Impact on Experimental Reproducibility

The instability of the reagent introduced substantial variability between donors, even at maximal concentrations. Flow cytometry often produced inconsistent data unsuitable for publication, with no clear mechanistic explanation for the poor quality. For less experienced researchers, the steep learning curve associated with CRP preparation increased the likelihood of technical error and reduced confidence in the assay.

Consequences for Workflow and Training

The group’s response to these challenges was fragmented. Some researchers avoided CRPs entirely and switched to alternative GPVI agonists such as convulxin, while others continued using CRPs after developing personal preparation strategies. This divergence created methodological inconsistency, hindered standardisation, and complicated the training of new laboratory members.

Transition to CRP‑A

Rationale for Evaluation

CRP‑A was first encountered at EUPLAN 2023, where preliminary data indicated comparable platelet aggregation and flow cytometry responses to other CRPs, with effective concentrations in the low µg/mL range. The reagent was also approximately 30% more cost‑effective, prompting the group to trial it as a potential replacement.

Initial Testing

Following rapid delivery, CRP‑A was reconstituted in acetic acid and evaluated in standard platelet aggregation and flow cytometry assays. Activation profiles were consistent with those obtained using the previous CRP. However, the key differentiator was solubility: CRP‑A remained in solution throughout preparation and use, eliminating the need for continuous vortexing.

Outcomes

Improved Stability and Ease of Use

CRP‑A’s ability to remain in solution under routine laboratory conditions removed a major source of stress and uncertainty from assay preparation. Researchers no longer needed to interrupt workflows to re‑vortex samples, reducing the risk of timing‑related artefacts.

Enhanced Reproducibility

The group reported markedly improved consistency between donors and between reagent lots. The simplified preparation protocol reduced operator‑dependent variability, leading to more reliable aggregation and flow cytometry data.

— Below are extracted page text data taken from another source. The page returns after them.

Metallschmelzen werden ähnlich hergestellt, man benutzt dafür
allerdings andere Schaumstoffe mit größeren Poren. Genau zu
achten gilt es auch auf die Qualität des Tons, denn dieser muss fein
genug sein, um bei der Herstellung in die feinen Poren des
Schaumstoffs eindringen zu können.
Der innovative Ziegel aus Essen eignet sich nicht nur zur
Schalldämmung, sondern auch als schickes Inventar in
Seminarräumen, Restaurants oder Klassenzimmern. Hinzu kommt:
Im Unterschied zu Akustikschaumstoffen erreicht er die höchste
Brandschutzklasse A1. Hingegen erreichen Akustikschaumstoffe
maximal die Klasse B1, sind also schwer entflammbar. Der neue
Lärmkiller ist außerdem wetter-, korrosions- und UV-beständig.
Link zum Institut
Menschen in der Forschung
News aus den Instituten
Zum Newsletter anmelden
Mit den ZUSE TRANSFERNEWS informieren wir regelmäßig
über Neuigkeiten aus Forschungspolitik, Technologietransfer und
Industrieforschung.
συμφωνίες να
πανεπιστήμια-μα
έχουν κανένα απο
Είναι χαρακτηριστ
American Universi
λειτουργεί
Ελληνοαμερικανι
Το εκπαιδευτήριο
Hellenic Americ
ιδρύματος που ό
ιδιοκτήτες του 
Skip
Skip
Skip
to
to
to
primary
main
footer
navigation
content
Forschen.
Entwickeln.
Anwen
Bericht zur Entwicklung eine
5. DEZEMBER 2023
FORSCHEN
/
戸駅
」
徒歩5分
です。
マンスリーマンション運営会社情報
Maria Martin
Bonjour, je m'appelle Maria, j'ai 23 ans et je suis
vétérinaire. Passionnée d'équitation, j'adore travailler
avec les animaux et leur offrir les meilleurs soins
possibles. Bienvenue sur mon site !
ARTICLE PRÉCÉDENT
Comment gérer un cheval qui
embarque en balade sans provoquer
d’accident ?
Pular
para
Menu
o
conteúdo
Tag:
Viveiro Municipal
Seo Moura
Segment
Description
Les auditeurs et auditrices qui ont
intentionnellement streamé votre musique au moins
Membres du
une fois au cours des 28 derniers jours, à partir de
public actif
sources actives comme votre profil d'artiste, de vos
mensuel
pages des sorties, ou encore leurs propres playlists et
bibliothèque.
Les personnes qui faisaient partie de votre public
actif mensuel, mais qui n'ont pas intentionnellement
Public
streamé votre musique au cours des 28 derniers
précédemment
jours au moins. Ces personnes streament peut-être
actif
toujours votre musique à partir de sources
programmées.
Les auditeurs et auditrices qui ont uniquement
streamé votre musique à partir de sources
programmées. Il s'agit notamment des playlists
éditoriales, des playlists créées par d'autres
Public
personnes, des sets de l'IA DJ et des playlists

Standardisation Across the Research Team

Because CRP‑A required no specialised handling techniques, all members of the group — including new trainees — were able to prepare the reagent confidently. This facilitated methodological alignment across the team and improved the overall quality and comparability of experimental results.

Conclusion

The transition from a conventional Collagen‑Related Peptide to CRP‑A significantly improved the reproducibility, stability, and usability of GPVI‑mediated platelet activation assays within this research group. CRP‑A’s enhanced solubility profile eliminated a major source of technical variability, enabling standardised workflows and more reliable data generation. Its cost advantage further strengthened its suitability as a long‑term replacement for traditional CRPs.